Materials and methods: Chart review was completed on patients who had undergone total or completion thyroidectomy over a 22-month period in our department. Only those patients with a preoperative ionized calcium and parathyroid hormone (PTH) level and at least 1 postoperative result were included. Ionized calcium levels served as an internal control. The Student t test was used to compare PTH level between the normocalcemic and hypocalcemic groups at each time point. Logistic regression analysis was used to predict hypocalcemia based on the diagnostic criteria. Receiver operator curves were used to maximize sensitivity.

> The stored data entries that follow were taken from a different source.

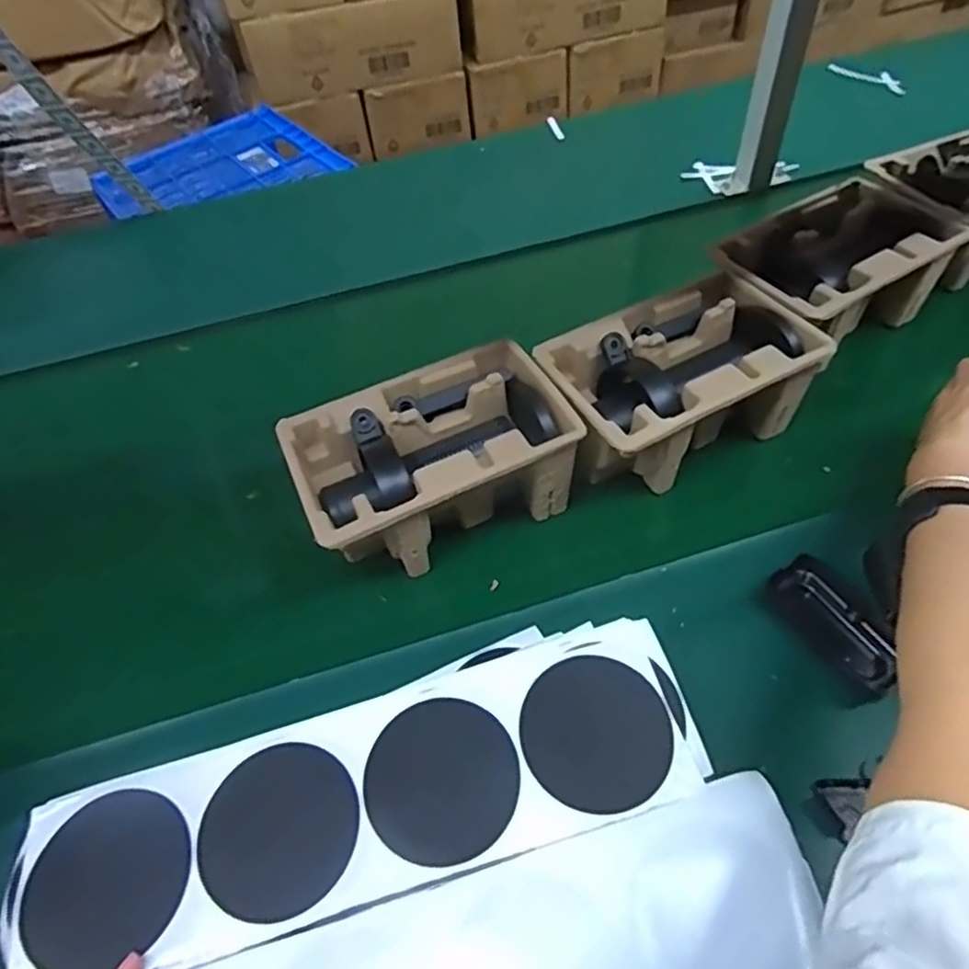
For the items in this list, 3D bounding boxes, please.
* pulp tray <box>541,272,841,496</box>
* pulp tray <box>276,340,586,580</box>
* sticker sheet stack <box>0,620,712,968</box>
[{"bbox_3d":[0.171,-0.087,0.605,0.225,0.099,0.138,-26,55,-15],"label":"pulp tray"},{"bbox_3d":[-0.044,-0.018,0.570,0.218,0.096,0.136,-23,55,-13],"label":"pulp tray"},{"bbox_3d":[-0.073,0.190,0.407,0.413,0.014,0.122,-17,53,-7],"label":"sticker sheet stack"}]

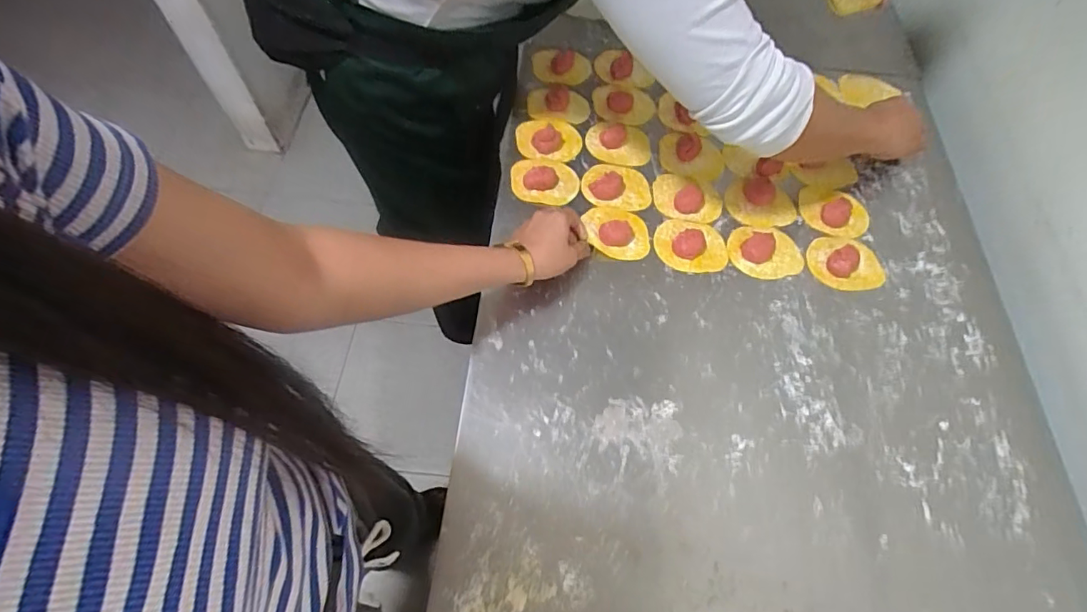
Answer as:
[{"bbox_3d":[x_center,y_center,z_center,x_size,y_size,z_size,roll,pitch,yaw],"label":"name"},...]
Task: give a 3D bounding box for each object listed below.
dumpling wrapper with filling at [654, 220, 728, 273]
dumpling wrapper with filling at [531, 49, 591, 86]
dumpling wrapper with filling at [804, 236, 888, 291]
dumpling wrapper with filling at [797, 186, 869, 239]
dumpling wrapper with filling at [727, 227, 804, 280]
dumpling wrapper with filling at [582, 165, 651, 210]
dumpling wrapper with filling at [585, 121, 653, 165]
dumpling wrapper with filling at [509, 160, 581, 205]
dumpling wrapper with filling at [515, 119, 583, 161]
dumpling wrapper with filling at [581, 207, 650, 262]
[{"bbox_3d":[0.179,-0.077,0.629,0.085,0.022,0.068,8,63,2],"label":"dumpling wrapper with filling"},{"bbox_3d":[0.030,-0.365,0.791,0.092,0.014,0.075,22,64,9],"label":"dumpling wrapper with filling"},{"bbox_3d":[0.366,-0.056,0.624,0.088,0.023,0.071,9,63,3],"label":"dumpling wrapper with filling"},{"bbox_3d":[0.369,-0.120,0.668,0.088,0.008,0.067,28,65,12],"label":"dumpling wrapper with filling"},{"bbox_3d":[0.269,-0.067,0.635,0.089,0.012,0.072,5,63,1],"label":"dumpling wrapper with filling"},{"bbox_3d":[0.095,-0.154,0.671,0.088,0.013,0.069,6,63,1],"label":"dumpling wrapper with filling"},{"bbox_3d":[0.102,-0.222,0.711,0.088,0.010,0.076,11,63,4],"label":"dumpling wrapper with filling"},{"bbox_3d":[0.002,-0.164,0.674,0.087,0.022,0.064,7,63,1],"label":"dumpling wrapper with filling"},{"bbox_3d":[0.006,-0.223,0.702,0.088,0.011,0.067,5,63,1],"label":"dumpling wrapper with filling"},{"bbox_3d":[0.089,-0.089,0.635,0.083,0.012,0.064,19,64,8],"label":"dumpling wrapper with filling"}]

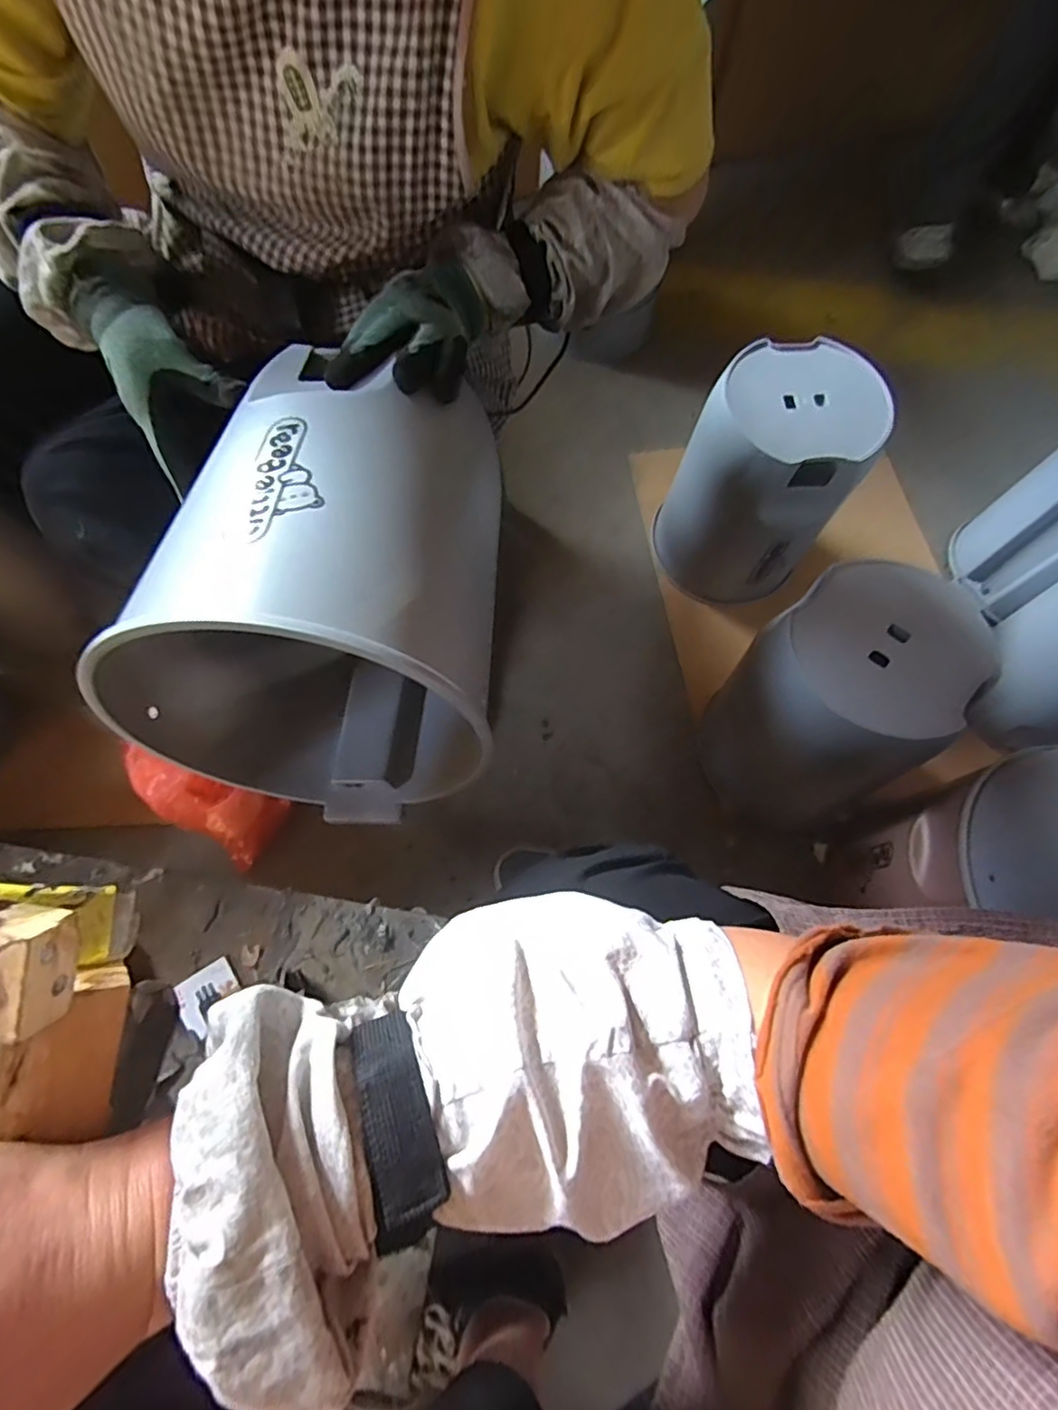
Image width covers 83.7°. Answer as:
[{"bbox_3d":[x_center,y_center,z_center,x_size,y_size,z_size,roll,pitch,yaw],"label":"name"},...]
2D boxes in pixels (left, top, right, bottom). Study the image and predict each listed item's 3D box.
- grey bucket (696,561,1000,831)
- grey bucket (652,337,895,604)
[{"bbox_3d":[0.369,-0.003,0.754,0.218,0.310,0.203,1,69,-2],"label":"grey bucket"},{"bbox_3d":[0.348,-0.329,0.906,0.221,0.318,0.209,1,69,-2],"label":"grey bucket"}]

Results: Fifty-two patients met the inclusion criteria during the study period. A total of 22 patients (42%) experienced hypocalcemia. We were unable to maximize both sensitivity and specificity at the same time point. When comparing preoperative to 6-hour postoperative PTH percent change, patients with a greater than 44% decrease are likely to have hypocalcemia, with a sensitivity of 100%. Likewise, in those patients without a greater than 44% decrease at 6 hours, early discharge can be considered safe, given the negative predictive value of 100%.
Conclusion: In our series, patients with a greater than 44% PTH decrease from preoperative to 6-hour postoperative are very likely to develop hypocalcemia. We would propose that these patients need further inpatient monitoring to progress to safe discharge. Likewise, patients with a less than 44% decrease at the 6-hour time point are unlikely to develop hypocalcemia and may be considered safe for discharge.